A Writer's Process: George Tardios

George Tardios 

George Tardios 

Beginning is the worst part. Once I begin writing onto a blank sheet of paper, I have broken the frozen-mold, and all should then hopefully flow. Subsequent ideas cannot be apparent unless I put down the first, however clumsy it may appear.

The surprise then is that my imagination is loosed, and ideas rain down thick and fast, but they seem to be coming from another source! I am adamant that whatever I write doesn't come from me. I am merely a conduit. Thankfully, I have been chosen to have amazing words channelled through me by some other creative source.

Recently completing 'Buttoned-Up Shapes', a book of poems, I initially felt that my ancestors were banging me on the head, saying "We want to be recorded. To know that our words and deeds exist". So, I put down whatever came into my head. I'm sure they were carefully dictating.

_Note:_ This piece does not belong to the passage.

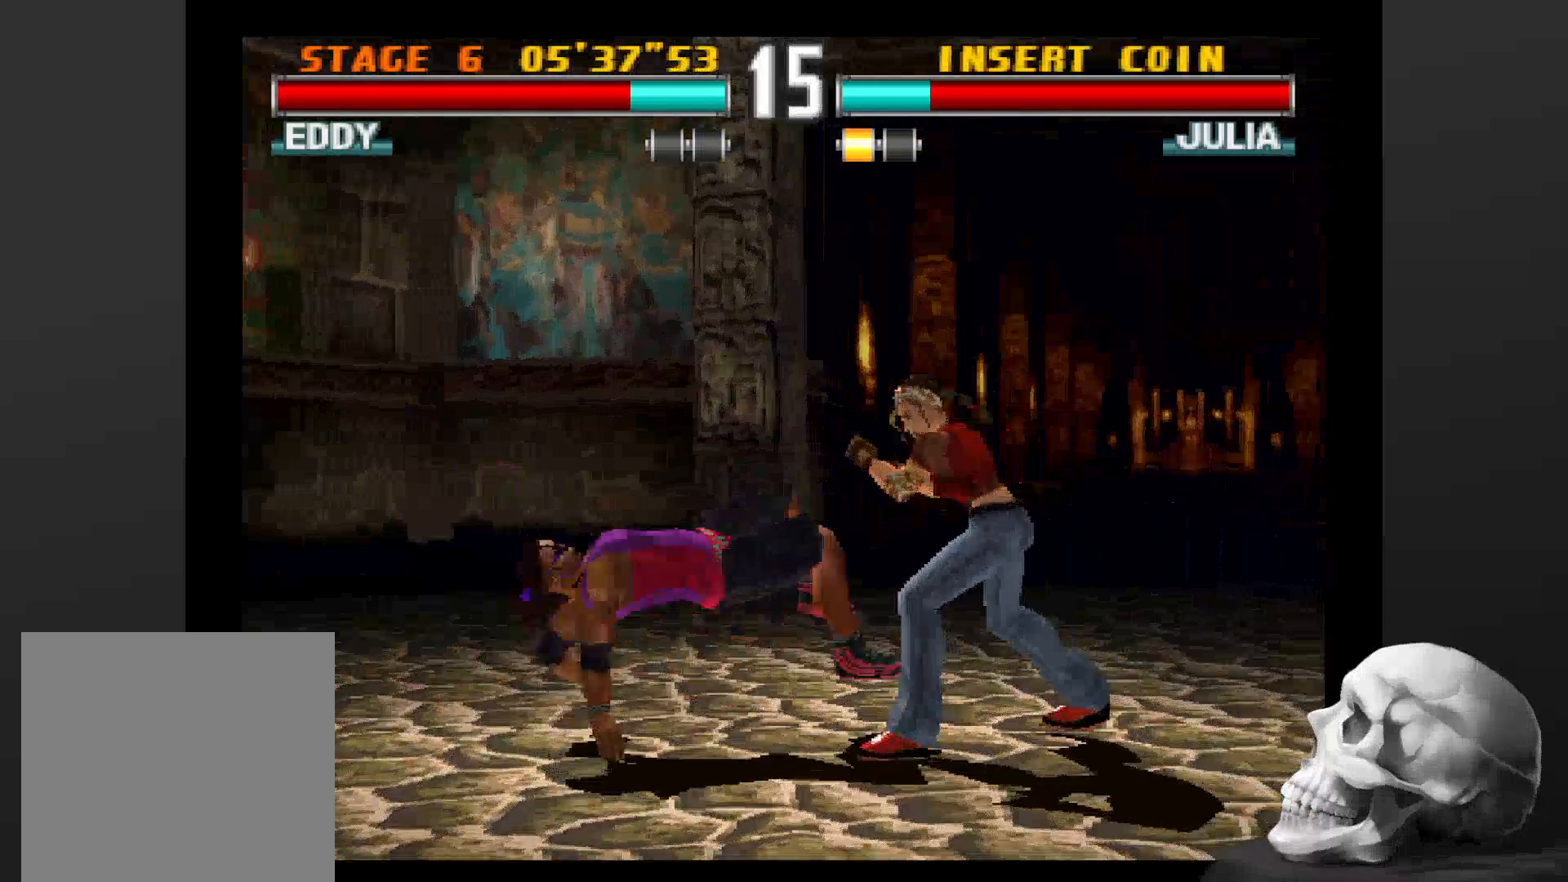
{"dt_ms": 500, "buttons": [], "left_stick": "center", "right_stick": "center", "events": []}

The difficulty then is to keep this up, which means you have to make the effort to daily choose a space at a certain time and keep to it for a certain number of hours. In Cyprus this summer I wrote a book 'Stanley's Footsteps'. I woke at six am every morning and worked for six to seven hours.

At the end of the day, before going to swim in the sea (thank God) I felt unreal, my balance was unsteady, my wife would have to gently guide me, I was discombobulated! Yet I would have to keep it up next day and the day after that if I wanted to receive further information to finish the book.

Ted Hughes used to every morning, without fail, walk to his garden hut armed with a kettle of hot water for tea/coffee, and sit there for hours, whether he wrote or not. He believed in 'discipline'.